--- Extracted text Enclosed Below ---

# Nissan Connect / SiriusXM Travel-Traffic Questions?



## Capecodbeachfront (Aug 27, 2020)

I just received a mailing from SiriusXM telling me about my trial subscription. Bought car 2 weeks ago. That got me thinking about the "trial versions" I am enrolled in. SiriusXM is 3 month and that I have dealt with before. Call to cancel... get better rate. 
But now I discover there is a 1 year Travel-Traffic subscription as well? Is that another subscription that will AUTO RENEW if I don't call to cancel??? Do I call to cancel with Sirius???
That got me thinking as well about Nissan Connect. I think I have 3 year trial? But it is unclear (to me) if I have to activate? I do not remember do anything to activate? Ex: Did not give a CC number? Also there was something about a 3 month "plus" version trial? 
I am probably overly paranoid but am I really already in these "free trials" and will need to cancel before getting surprise monthly fees. If so I am not happy. Dealer and salesman definitely only mentioned SiriusXM. Some assistance would be appreciated. thank you.

--- End of Enclosed Extracted text ---

Reproduce word for word the part of the forum thread about the SiriusXM and Nissan Connect trials that runs from "But now I discover" up to and including "appreciated. thank you.".

--- Data Enclosed Below ---

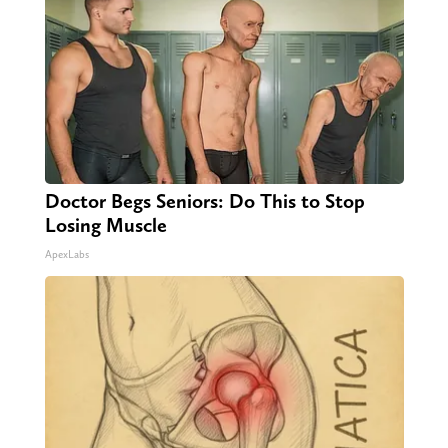
Doctor Begs Seniors: Do This to Stop
Losing Muscle
ApexLabs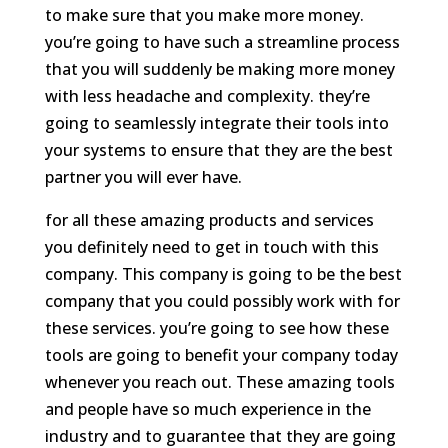
to make sure that you make more money.
you’re going to have such a streamline process
that you will suddenly be making more money
with less headache and complexity. they’re
going to seamlessly integrate their tools into
your systems to ensure that they are the best
partner you will ever have.
for all these amazing products and services
you definitely need to get in touch with this
company. This company is going to be the best
company that you could possibly work with for
these services. you’re going to see how these
tools are going to benefit your company today
whenever you reach out. These amazing tools
and people have so much experience in the
industry and to guarantee that they are going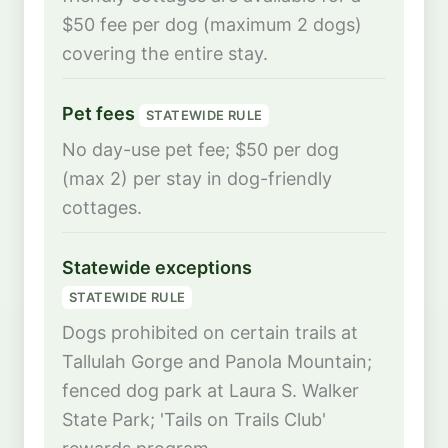
$50 fee per dog (maximum 2 dogs)
covering the entire stay.
Pet fees
STATEWIDE RULE
No day-use pet fee; $50 per dog
(max 2) per stay in dog-friendly
cottages.
Statewide exceptions
STATEWIDE RULE
Dogs prohibited on certain trails at
Tallulah Gorge and Panola Mountain;
fenced dog park at Laura S. Walker
State Park; 'Tails on Trails Club'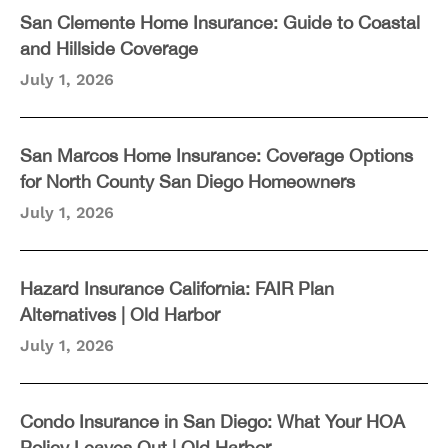
San Clemente Home Insurance: Guide to Coastal
and Hillside Coverage
July 1, 2026
San Marcos Home Insurance: Coverage Options
for North County San Diego Homeowners
July 1, 2026
Hazard Insurance California: FAIR Plan
Alternatives | Old Harbor
July 1, 2026
Condo Insurance in San Diego: What Your HOA
Policy Leaves Out | Old Harbor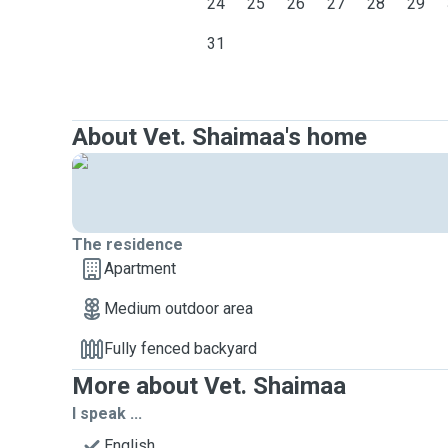
24
25
26
27
28
29
31
About Vet. Shaimaa's home
The residence
Apartment
Medium outdoor area
Fully fenced backyard
More about Vet. Shaimaa
I speak ...
English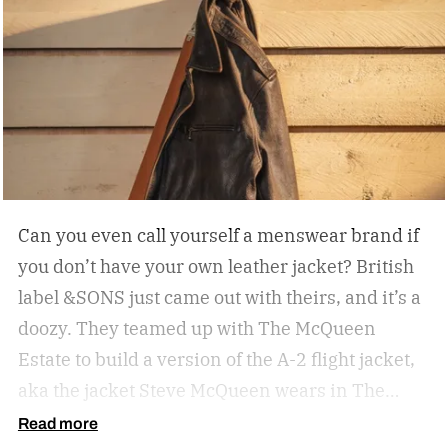
Can you even call yourself a menswear brand if
you don’t have your own leather jacket?
British
label &SONS just came out with theirs, and it’s a
doozy. They teamed up with The McQueen
Estate to build a version of the A-2 flight jacket,
aka the jacket Steve McQueen wears in The
Great Escape.
Read more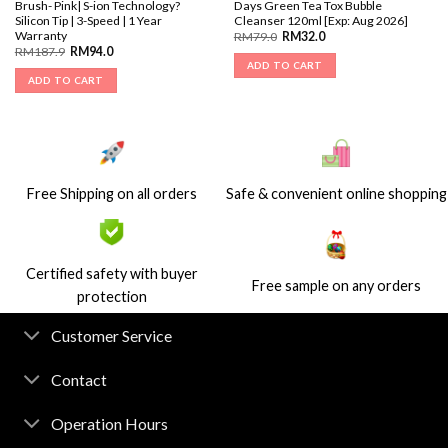
Brush- Pink| S-ion Technology?
Days Green Tea Tox Bubble
Silicon Tip | 3-Speed | 1 Year
Cleanser 120ml [Exp: Aug 2026]
Warranty
RM
79.0
RM
32.0
RM
187.9
RM
94.0
ADD TO CART
ADD TO CART
Free Shipping on all orders
Safe & convenient online shopping
Certified safety with buyer
Free sample on any orders
protection
Customer Service
Contact
Operation Hours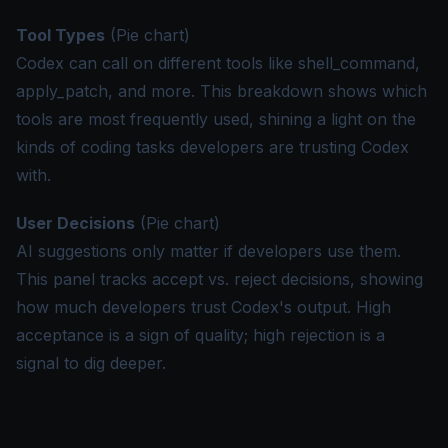
Tool Types
(Pie chart)
Codex can call on different tools like shell_command,
apply_patch, and more. This breakdown shows which
tools are most frequently used, shining a light on the
kinds of coding tasks developers are trusting Codex
with.
User Decisions
(Pie chart)
AI suggestions only matter if developers use them.
This panel tracks accept vs. reject decisions, showing
how much developers trust Codex's output. High
acceptance is a sign of quality; high rejection is a
signal to dig deeper.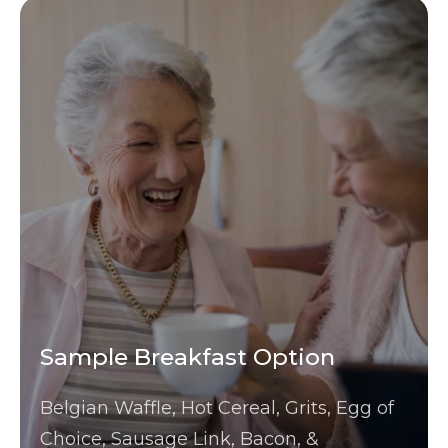
Sample Breakfast Option
Belgian Waffle, Hot Cereal, Grits, Egg of
Choice, Sausage Link, Bacon, &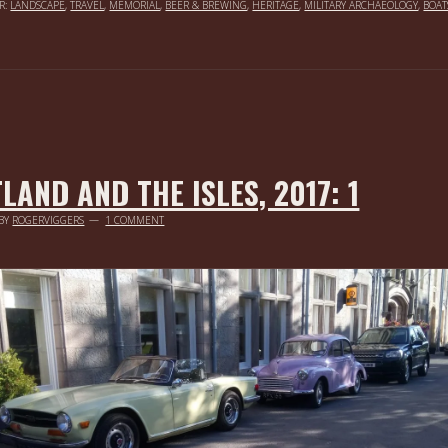
R:
LANDSCAPE
,
TRAVEL
,
MEMORIAL
,
BEER & BREWING
,
HERITAGE
,
MILITARY ARCHAEOLOGY
,
BOAT
LAND AND THE ISLES, 2017: 1
BY
ROGERVIGGERS
1 COMMENT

--- End of Enclosed Data ---

Exercise response ::
But now I discover there is a 1 year Travel-Traffic subscription as well? Is that another subscription that will AUTO RENEW if I don't call to cancel??? Do I call to cancel with Sirius???
That got me thinking as well about Nissan Connect. I think I have 3 year trial? But it is unclear (to me) if I have to activate? I do not remember do anything to activate? Ex: Did not give a CC number? Also there was something about a 3 month "plus" version trial? 
I am probably overly paranoid but am I really already in these "free trials" and will need to cancel before getting surprise monthly fees. If so I am not happy. Dealer and salesman definitely only mentioned SiriusXM. Some assistance would be appreciated. thank you.